** BEGIN **

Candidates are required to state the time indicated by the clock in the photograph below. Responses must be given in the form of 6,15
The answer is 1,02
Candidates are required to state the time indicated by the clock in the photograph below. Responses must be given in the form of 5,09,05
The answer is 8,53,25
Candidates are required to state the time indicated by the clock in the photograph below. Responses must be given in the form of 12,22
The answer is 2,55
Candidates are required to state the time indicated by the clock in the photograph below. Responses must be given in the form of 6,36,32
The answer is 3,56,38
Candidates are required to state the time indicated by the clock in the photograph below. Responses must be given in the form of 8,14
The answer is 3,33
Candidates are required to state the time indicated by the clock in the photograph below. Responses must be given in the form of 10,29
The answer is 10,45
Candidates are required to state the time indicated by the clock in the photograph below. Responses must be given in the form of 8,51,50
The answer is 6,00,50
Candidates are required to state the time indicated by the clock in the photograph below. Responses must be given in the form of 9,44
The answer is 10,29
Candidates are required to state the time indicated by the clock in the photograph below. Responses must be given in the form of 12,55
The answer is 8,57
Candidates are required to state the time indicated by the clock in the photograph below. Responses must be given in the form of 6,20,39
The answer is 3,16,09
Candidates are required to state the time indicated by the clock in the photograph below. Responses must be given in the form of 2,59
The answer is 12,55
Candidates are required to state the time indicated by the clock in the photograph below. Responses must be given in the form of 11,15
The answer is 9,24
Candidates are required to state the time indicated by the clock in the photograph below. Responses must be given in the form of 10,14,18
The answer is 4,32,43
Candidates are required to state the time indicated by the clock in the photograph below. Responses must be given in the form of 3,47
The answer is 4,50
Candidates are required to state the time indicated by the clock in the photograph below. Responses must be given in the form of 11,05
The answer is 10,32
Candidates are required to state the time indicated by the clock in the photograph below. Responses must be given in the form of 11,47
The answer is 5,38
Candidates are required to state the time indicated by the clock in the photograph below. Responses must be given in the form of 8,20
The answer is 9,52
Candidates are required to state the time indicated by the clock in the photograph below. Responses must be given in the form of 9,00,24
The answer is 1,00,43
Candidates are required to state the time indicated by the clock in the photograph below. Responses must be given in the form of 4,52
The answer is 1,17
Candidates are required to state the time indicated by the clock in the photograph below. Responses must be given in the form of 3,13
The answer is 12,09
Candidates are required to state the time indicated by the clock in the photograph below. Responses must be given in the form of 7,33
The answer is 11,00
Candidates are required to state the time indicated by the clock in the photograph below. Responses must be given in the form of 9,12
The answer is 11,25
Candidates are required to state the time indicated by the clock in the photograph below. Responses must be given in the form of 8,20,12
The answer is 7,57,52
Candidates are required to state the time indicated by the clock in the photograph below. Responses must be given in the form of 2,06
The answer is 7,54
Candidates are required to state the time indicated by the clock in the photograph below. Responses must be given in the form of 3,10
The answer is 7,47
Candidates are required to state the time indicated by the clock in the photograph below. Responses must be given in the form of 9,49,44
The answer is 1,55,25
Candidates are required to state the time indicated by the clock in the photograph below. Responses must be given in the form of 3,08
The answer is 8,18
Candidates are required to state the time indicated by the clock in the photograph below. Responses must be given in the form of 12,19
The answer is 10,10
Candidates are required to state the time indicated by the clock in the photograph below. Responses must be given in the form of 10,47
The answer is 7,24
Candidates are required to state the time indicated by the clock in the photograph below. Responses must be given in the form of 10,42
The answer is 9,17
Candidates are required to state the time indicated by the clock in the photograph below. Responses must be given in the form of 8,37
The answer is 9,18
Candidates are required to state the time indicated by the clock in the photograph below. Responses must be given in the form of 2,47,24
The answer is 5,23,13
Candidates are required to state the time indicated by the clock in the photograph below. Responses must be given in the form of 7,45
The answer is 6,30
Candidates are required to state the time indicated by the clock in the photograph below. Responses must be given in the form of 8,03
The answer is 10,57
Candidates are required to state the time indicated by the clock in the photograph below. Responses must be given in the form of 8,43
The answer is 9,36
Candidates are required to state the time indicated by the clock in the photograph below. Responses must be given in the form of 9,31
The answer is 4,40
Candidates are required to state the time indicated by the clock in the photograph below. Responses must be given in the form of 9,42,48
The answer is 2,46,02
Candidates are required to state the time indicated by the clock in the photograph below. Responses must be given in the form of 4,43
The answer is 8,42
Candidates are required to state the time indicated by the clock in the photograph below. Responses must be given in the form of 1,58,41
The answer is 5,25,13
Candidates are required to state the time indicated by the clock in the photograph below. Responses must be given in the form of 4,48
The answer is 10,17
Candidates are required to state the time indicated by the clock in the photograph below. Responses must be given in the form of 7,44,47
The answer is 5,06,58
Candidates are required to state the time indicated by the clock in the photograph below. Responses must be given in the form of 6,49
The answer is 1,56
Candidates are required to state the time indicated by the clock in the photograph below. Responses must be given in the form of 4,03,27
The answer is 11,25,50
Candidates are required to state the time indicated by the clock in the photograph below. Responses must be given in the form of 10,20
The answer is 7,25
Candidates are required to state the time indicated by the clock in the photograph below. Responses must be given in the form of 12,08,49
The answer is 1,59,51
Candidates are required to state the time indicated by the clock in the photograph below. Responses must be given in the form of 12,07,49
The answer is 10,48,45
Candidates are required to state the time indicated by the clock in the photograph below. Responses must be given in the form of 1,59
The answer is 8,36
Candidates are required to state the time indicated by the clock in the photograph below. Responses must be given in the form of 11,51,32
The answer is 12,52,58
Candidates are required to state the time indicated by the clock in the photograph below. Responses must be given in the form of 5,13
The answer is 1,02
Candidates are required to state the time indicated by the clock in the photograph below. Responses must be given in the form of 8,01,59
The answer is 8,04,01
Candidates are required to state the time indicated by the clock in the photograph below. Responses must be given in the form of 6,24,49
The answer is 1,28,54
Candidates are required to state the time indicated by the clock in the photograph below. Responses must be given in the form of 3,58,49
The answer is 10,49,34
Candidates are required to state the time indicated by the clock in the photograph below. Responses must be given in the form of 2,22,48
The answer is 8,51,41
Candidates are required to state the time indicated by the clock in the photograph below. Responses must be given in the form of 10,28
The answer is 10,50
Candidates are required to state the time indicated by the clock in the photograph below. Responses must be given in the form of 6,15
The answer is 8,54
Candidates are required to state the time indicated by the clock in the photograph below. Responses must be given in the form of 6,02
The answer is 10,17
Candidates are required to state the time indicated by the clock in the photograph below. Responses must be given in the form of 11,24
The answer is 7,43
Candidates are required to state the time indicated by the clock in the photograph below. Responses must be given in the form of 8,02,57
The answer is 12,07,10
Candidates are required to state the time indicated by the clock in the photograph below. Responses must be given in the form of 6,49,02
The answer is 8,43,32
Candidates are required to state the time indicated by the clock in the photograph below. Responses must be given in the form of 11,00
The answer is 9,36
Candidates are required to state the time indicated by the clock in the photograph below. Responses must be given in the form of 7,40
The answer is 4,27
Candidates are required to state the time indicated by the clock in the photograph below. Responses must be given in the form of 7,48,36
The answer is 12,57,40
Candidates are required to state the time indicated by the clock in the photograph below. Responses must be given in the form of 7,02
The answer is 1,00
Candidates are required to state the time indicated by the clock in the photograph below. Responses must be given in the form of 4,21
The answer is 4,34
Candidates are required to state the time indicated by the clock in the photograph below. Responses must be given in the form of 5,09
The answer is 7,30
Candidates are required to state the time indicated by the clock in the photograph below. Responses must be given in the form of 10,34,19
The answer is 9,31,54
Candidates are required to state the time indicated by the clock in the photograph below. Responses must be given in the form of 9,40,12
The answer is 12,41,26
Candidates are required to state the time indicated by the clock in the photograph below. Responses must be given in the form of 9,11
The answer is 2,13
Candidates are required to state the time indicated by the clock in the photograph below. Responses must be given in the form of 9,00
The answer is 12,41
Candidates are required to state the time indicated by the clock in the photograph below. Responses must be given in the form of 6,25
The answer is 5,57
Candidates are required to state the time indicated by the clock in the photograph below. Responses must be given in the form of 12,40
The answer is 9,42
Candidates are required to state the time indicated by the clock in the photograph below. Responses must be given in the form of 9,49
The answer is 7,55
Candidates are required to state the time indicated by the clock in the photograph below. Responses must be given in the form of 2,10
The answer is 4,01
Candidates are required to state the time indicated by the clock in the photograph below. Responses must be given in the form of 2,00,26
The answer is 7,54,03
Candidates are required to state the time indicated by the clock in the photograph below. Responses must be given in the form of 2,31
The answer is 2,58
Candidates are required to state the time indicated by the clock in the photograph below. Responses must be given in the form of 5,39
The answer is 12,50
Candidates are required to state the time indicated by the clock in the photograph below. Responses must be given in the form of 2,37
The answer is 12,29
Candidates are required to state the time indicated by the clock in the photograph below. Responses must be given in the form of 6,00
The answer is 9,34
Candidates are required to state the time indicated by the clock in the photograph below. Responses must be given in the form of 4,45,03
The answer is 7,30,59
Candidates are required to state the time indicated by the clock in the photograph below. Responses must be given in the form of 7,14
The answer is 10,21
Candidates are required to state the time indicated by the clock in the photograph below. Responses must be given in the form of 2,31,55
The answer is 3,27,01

** END **

**Exercise goal**
Return the lines of the listing above word for word, from the line with "form of 6,24,49" to the line with "The answer is 8,54", including both of those lines.

**Response to the exercise**
Candidates are required to state the time indicated by the clock in the photograph below. Responses must be given in the form of 6,24,49
The answer is 1,28,54
Candidates are required to state the time indicated by the clock in the photograph below. Responses must be given in the form of 3,58,49
The answer is 10,49,34
Candidates are required to state the time indicated by the clock in the photograph below. Responses must be given in the form of 2,22,48
The answer is 8,51,41
Candidates are required to state the time indicated by the clock in the photograph below. Responses must be given in the form of 10,28
The answer is 10,50
Candidates are required to state the time indicated by the clock in the photograph below. Responses must be given in the form of 6,15
The answer is 8,54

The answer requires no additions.